Edit the entries below by changing every "Côte d'Ivoire" to "Ivory Coast". Write out all the lines again with nothing else changed.
====== Extracted records ======
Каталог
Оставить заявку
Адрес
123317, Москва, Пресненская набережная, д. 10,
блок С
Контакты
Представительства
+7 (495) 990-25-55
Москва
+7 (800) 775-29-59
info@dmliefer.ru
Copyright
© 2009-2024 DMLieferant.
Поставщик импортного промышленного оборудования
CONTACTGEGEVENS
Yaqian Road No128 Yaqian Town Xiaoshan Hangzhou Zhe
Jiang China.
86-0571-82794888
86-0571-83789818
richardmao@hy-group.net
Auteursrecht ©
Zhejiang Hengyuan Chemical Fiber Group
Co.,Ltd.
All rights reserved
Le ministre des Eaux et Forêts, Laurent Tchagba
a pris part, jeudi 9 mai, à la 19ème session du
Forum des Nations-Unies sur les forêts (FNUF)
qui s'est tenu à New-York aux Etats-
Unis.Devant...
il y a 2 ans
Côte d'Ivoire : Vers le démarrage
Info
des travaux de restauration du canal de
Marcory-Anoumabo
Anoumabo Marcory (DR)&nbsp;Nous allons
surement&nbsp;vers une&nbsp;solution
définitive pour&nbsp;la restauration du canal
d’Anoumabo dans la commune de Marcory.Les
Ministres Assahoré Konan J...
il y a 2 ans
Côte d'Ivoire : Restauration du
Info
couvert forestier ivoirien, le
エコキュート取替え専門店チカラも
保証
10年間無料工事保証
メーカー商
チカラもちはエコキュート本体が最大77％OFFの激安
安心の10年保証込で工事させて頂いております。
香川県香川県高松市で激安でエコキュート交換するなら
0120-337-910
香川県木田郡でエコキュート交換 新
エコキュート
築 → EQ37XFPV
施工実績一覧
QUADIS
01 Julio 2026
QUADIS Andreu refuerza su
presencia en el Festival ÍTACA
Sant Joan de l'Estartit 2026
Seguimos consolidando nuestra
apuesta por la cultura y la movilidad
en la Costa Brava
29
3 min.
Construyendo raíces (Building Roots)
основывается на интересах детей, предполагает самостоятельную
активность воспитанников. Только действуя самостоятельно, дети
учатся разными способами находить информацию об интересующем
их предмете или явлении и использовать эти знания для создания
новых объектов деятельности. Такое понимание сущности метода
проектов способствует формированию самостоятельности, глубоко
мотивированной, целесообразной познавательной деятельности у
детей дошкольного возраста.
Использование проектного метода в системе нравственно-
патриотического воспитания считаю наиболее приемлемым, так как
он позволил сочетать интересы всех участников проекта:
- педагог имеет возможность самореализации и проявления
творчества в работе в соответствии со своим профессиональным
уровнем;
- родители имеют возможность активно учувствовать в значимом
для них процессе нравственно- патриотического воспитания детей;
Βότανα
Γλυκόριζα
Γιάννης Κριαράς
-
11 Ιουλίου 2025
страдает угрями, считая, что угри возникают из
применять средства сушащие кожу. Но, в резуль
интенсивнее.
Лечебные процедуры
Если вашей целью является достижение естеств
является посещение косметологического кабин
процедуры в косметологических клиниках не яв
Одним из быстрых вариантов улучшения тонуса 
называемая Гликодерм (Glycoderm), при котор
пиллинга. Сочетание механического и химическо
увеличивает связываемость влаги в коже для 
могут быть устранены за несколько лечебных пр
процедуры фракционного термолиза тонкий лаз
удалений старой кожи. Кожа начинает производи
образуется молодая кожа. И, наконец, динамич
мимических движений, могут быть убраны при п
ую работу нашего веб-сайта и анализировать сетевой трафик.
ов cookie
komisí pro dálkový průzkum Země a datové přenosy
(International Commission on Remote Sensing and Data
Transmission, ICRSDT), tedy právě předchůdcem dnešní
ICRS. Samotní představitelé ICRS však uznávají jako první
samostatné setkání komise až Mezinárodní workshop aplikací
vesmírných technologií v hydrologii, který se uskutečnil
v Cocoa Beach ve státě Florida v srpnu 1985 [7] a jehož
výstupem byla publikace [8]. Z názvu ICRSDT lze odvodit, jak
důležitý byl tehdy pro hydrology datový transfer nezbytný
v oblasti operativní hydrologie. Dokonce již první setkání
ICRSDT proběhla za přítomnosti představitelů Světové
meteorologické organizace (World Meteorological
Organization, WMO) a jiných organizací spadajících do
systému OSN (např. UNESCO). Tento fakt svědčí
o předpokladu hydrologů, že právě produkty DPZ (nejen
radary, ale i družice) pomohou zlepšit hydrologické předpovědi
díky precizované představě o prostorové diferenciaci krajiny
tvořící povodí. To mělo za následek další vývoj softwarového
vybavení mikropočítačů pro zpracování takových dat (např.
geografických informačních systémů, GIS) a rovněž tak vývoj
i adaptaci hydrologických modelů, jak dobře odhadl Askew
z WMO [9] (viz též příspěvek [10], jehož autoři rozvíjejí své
======
=== Output below ===
Каталог
Оставить заявку
Адрес
123317, Москва, Пресненская набережная, д. 10,
блок С
Контакты
Представительства
+7 (495) 990-25-55
Москва
+7 (800) 775-29-59
info@dmliefer.ru
Copyright
© 2009-2024 DMLieferant.
Поставщик импортного промышленного оборудования
CONTACTGEGEVENS
Yaqian Road No128 Yaqian Town Xiaoshan Hangzhou Zhe
Jiang China.
86-0571-82794888
86-0571-83789818
richardmao@hy-group.net
Auteursrecht ©
Zhejiang Hengyuan Chemical Fiber Group
Co.,Ltd.
All rights reserved
Le ministre des Eaux et Forêts, Laurent Tchagba
a pris part, jeudi 9 mai, à la 19ème session du
Forum des Nations-Unies sur les forêts (FNUF)
qui s'est tenu à New-York aux Etats-
Unis.Devant...
il y a 2 ans
Ivory Coast : Vers le démarrage
Info
des travaux de restauration du canal de
Marcory-Anoumabo
Anoumabo Marcory (DR)&nbsp;Nous allons
surement&nbsp;vers une&nbsp;solution
définitive pour&nbsp;la restauration du canal
d’Anoumabo dans la commune de Marcory.Les
Ministres Assahoré Konan J...
il y a 2 ans
Ivory Coast : Restauration du
Info
couvert forestier ivoirien, le
エコキュート取替え専門店チカラも
保証
10年間無料工事保証
メーカー商
チカラもちはエコキュート本体が最大77％OFFの激安
安心の10年保証込で工事させて頂いております。
香川県香川県高松市で激安でエコキュート交換するなら
0120-337-910
香川県木田郡でエコキュート交換 新
エコキュート
築 → EQ37XFPV
施工実績一覧
QUADIS
01 Julio 2026
QUADIS Andreu refuerza su
presencia en el Festival ÍTACA
Sant Joan de l'Estartit 2026
Seguimos consolidando nuestra
apuesta por la cultura y la movilidad
en la Costa Brava
29
3 min.
Construyendo raíces (Building Roots)
основывается на интересах детей, предполагает самостоятельную
активность воспитанников. Только действуя самостоятельно, дети
учатся разными способами находить информацию об интересующем
их предмете или явлении и использовать эти знания для создания
новых объектов деятельности. Такое понимание сущности метода
проектов способствует формированию самостоятельности, глубоко
мотивированной, целесообразной познавательной деятельности у
детей дошкольного возраста.
Использование проектного метода в системе нравственно-
патриотического воспитания считаю наиболее приемлемым, так как
он позволил сочетать интересы всех участников проекта:
- педагог имеет возможность самореализации и проявления
творчества в работе в соответствии со своим профессиональным
уровнем;
- родители имеют возможность активно учувствовать в значимом
для них процессе нравственно- патриотического воспитания детей;
Βότανα
Γλυκόριζα
Γιάννης Κριαράς
-
11 Ιουλίου 2025
страдает угрями, считая, что угри возникают из
применять средства сушащие кожу. Но, в резуль
интенсивнее.
Лечебные процедуры
Если вашей целью является достижение естеств
является посещение косметологического кабин
процедуры в косметологических клиниках не яв
Одним из быстрых вариантов улучшения тонуса 
называемая Гликодерм (Glycoderm), при котор
пиллинга. Сочетание механического и химическо
увеличивает связываемость влаги в коже для 
могут быть устранены за несколько лечебных пр
процедуры фракционного термолиза тонкий лаз
удалений старой кожи. Кожа начинает производи
образуется молодая кожа. И, наконец, динамич
мимических движений, могут быть убраны при п
ую работу нашего веб-сайта и анализировать сетевой трафик.
ов cookie
komisí pro dálkový průzkum Země a datové přenosy
(International Commission on Remote Sensing and Data
Transmission, ICRSDT), tedy právě předchůdcem dnešní
ICRS. Samotní představitelé ICRS však uznávají jako první
samostatné setkání komise až Mezinárodní workshop aplikací
vesmírných technologií v hydrologii, který se uskutečnil
v Cocoa Beach ve státě Florida v srpnu 1985 [7] a jehož
výstupem byla publikace [8]. Z názvu ICRSDT lze odvodit, jak
důležitý byl tehdy pro hydrology datový transfer nezbytný
v oblasti operativní hydrologie. Dokonce již první setkání
ICRSDT proběhla za přítomnosti představitelů Světové
meteorologické organizace (World Meteorological
Organization, WMO) a jiných organizací spadajících do
systému OSN (např. UNESCO). Tento fakt svědčí
o předpokladu hydrologů, že právě produkty DPZ (nejen
radary, ale i družice) pomohou zlepšit hydrologické předpovědi
díky precizované představě o prostorové diferenciaci krajiny
tvořící povodí. To mělo za následek další vývoj softwarového
vybavení mikropočítačů pro zpracování takových dat (např.
geografických informačních systémů, GIS) a rovněž tak vývoj
i adaptaci hydrologických modelů, jak dobře odhadl Askew
z WMO [9] (viz též příspěvek [10], jehož autoři rozvíjejí své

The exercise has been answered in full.